Охота. Я и военные преступники | страница 102



Затем судья предложил подсудимому сделать заявление о своей виновности или невиновности. Милошевич ответил: «Цель этого суда — незаконно оправдать военные преступления, совершенные силами НАТО в Югославии… Вот почему это ложный, незаконный трибунал…» Судья Мэй объявил, что подсудимый себя виновным не признает, и завершил заседание.

Перед слушаниями я попросила секретаря трибунала, Ханса Хольтхейса, дать мне возможность в течение нескольких минут побеседовать с Милошевичем наедине. Я считала, что должна встретиться со всеми обвиняемыми.
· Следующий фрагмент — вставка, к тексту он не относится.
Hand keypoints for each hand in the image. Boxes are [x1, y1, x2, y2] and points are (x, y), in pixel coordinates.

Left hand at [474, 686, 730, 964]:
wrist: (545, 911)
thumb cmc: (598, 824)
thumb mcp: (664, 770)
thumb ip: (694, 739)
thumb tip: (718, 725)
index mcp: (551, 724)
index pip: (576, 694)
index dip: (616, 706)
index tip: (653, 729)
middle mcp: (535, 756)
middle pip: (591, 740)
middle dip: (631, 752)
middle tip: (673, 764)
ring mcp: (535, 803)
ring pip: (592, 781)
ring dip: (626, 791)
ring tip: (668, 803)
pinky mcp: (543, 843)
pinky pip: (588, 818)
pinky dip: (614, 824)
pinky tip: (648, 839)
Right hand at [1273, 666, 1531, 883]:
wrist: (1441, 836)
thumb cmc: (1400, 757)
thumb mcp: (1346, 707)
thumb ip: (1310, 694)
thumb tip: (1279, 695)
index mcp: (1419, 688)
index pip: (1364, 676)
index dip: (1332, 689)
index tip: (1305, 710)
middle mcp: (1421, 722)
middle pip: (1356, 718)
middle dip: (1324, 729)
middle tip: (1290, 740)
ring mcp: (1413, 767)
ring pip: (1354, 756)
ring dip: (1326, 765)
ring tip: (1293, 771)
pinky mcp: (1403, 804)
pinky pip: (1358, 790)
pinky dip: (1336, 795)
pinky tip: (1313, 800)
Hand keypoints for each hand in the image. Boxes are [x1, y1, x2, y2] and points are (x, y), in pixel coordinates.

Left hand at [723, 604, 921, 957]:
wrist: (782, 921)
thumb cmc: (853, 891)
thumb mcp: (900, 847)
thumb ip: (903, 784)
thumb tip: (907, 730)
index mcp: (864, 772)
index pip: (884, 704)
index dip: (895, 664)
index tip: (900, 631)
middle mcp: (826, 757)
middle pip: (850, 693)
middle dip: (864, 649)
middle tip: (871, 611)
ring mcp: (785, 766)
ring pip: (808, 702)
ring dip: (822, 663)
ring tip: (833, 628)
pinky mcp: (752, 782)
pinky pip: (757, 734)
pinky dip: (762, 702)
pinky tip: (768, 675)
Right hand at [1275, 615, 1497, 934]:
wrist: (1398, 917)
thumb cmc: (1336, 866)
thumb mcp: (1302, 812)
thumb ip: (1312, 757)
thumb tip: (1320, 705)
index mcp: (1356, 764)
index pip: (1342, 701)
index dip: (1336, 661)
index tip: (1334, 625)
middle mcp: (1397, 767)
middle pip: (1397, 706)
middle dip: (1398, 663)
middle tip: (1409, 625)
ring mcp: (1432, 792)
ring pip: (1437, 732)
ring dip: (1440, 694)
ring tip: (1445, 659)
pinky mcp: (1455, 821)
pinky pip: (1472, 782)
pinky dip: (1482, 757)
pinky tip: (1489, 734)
По правилам процедуры прокурор имеет право обратиться к обвиняемым с просьбой сотрудничать со следствием. Разговор мог происходить в присутствии адвоката. По соображениям безопасности разговор с Милошевичем состоялся в зале суда после того, как судьи и остальные участники заседания разошлись. В центре зала установили нечто вроде карточного столика. Я села за стол и стала ждать. Трое охранников привели Милошевича. Он смотрел в сторону, чтобы не встречаться со мной глазами. Я сообщила, что являюсь главным прокурором трибунала, объяснила правила процедуры и сказала о том, что имею право провести допрос. «Я готова провести допрос немедленно, — сказала я, — потому что вам есть, что сказать».

Милошевич посмотрел мне в глаза. Он пытался произвести на меня впечатление, перехватить инициативу в разговоре. Он все еще считал себя президентом, главой государства, главнокомандующим, capo dei capi.[18] Ему казалось, что он согласился принять меня только потому, что не мог этого избежать. На чистом английском он ответил: «Я прекрасно знаю процедуру и могу отказаться отвечать на ваши вопросы». Я выпрямилась и не стала отвечать. Милошевич отвернулся и заговорил по-сербски. Он снова повторил свои обвинения в адрес трибунала и прокурорской службы. Милошевич сильно возбудился, его голос звенел от ярости. Он казался полным сил и энергии. Но все же он больше не был тем человеком, обаяние, спокойствие и уверенность которого долгое время обманывали дипломатов и политических лидеров. Более всего он напоминал мне избалованного ребенка, чьи капризы уже начинают раздражать…

Я использовала свое право просить обвиняемого сотрудничать со следствием. Он использовал свое право отказать мне. Мне более не было нужды выслушивать его риторику. «Уведите его», — сказала я охранникам. Они приказали Милошевичу встать и вывели его из зала. Мы не пожали друг другу руки. Более никогда мы не встречались наедине.